Condições iniciais. As duas constantes $A$ (amplitude) e $\varphi$ (constante da fase) devem ser determinadas pelas condições iniciais. Por exemplo, suponha que no instante inicial $t_{0}=0$ a massa $m$ seja solta do repouso, portanto com velocidade inicial nula, $\dot{x}(0)=0$, na posição $x(0)=1$ (uma unidade de comprimento). Impondo que a velocidade inicial seja nula (repouso), determinamos a constante da fase, \begin{equation}\dot{x}(0)=-\omega_{0}A\sin\varphi=0\implies \varphi=0. \end{equation} Com a constante da fase determinada, $\varphi=0$, a posição inicial determina a amplitude, \begin{equation}x(0)=A\cos(0)=1\implies A=1.\end{equation} Escolhendo $\omega_{0}=1$ (inverso da unidade de tempo), a equação horária correspondente a este exemplo, $x(t)=cos(t)$ (em unidades de comprimento), está mostrada na Figura 2, juntamente com o movimento da massa $m$ em sua trajetória retilínea e oscilatória (na vertical, por comodidade). Esse sistema massa-mola também é conhecido por oscilador harmônico. O adjetivo harmônico vem da presença de uma função trigonométrica elementar (periódica) na equação horária.

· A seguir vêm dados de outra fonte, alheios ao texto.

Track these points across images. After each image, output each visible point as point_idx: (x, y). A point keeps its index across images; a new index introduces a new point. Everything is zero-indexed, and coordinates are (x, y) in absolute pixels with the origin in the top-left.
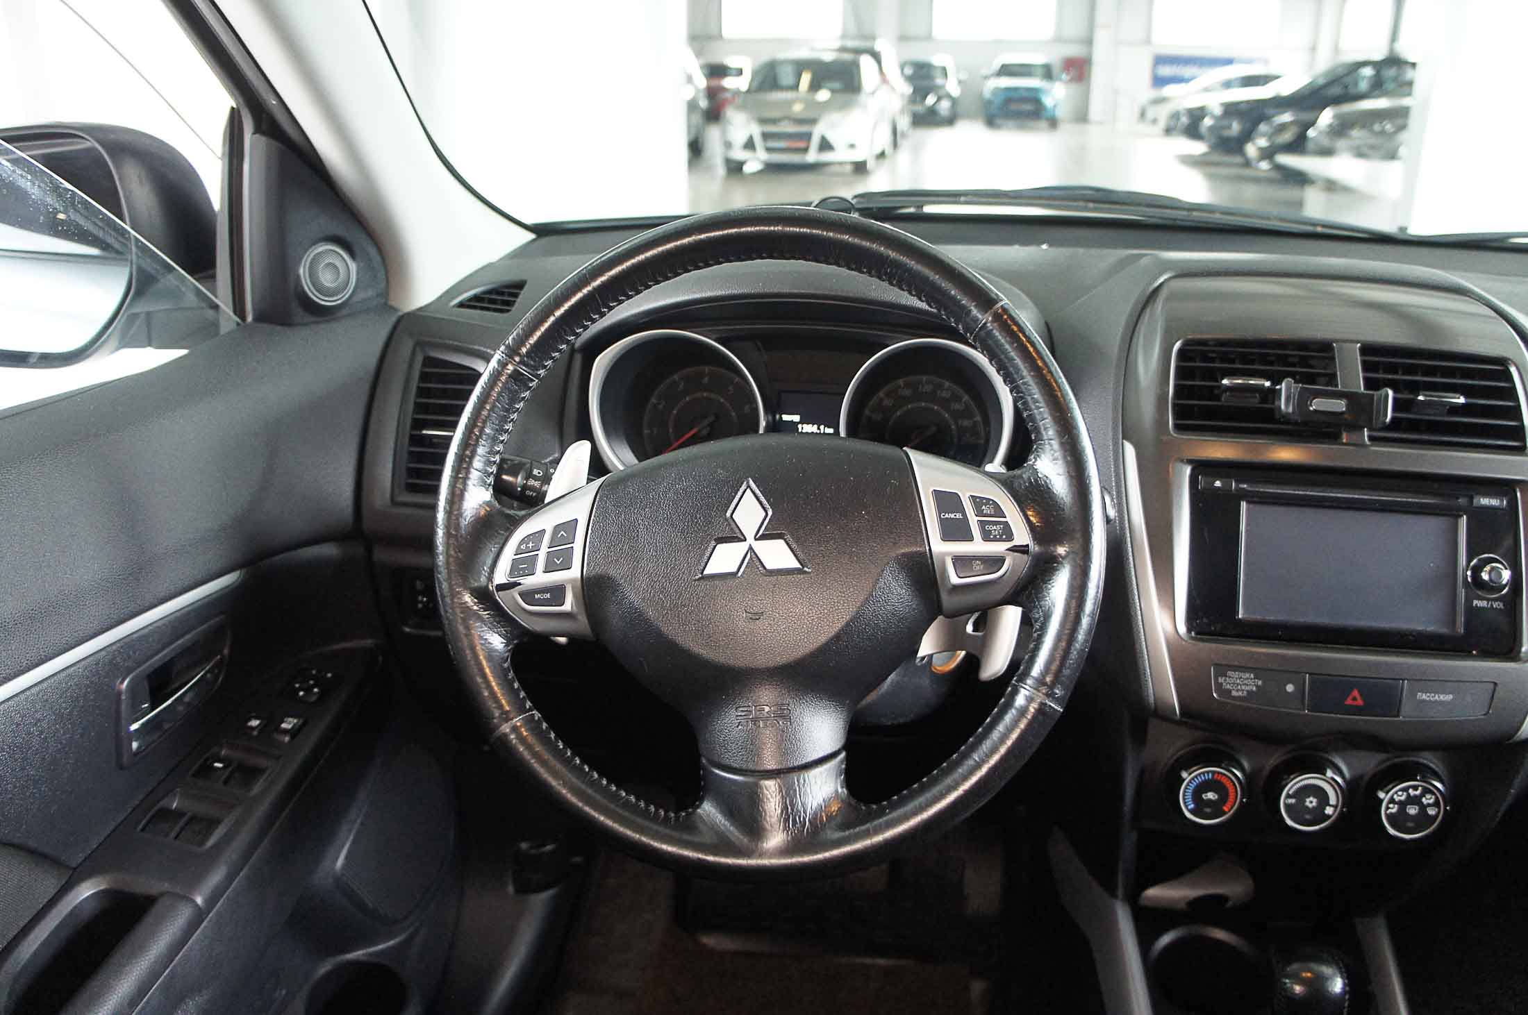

Modelagem. Naturalmente, a concordância entre a previsão feita pelo modelo matemático para a frequência de oscilação,\begin{equation} f=2\pi\omega_{0},\; \omega_{0}=\sqrt{\frac{k}{m}},\end{equation} e o valor medido experimentalmente é excelente, perfeita. Note o fator $2\pi$ na frequência que é medida no laboratório. A inclusão de uma força viscosa, produzida por um fluido, como a atmosfera ou óleo no caso de amortecedores, leva à indústria bilionário dos amortecedores.

Exercícios. Detalhe todas as passagens sinalizadas por "verifique".

Figura 1. Massa-mola: um objeto de massa $m$ preso a uma mola de constante $k$.
Figura 2. Massa-mola: trajetória (vertical) e equação horária (horizontal).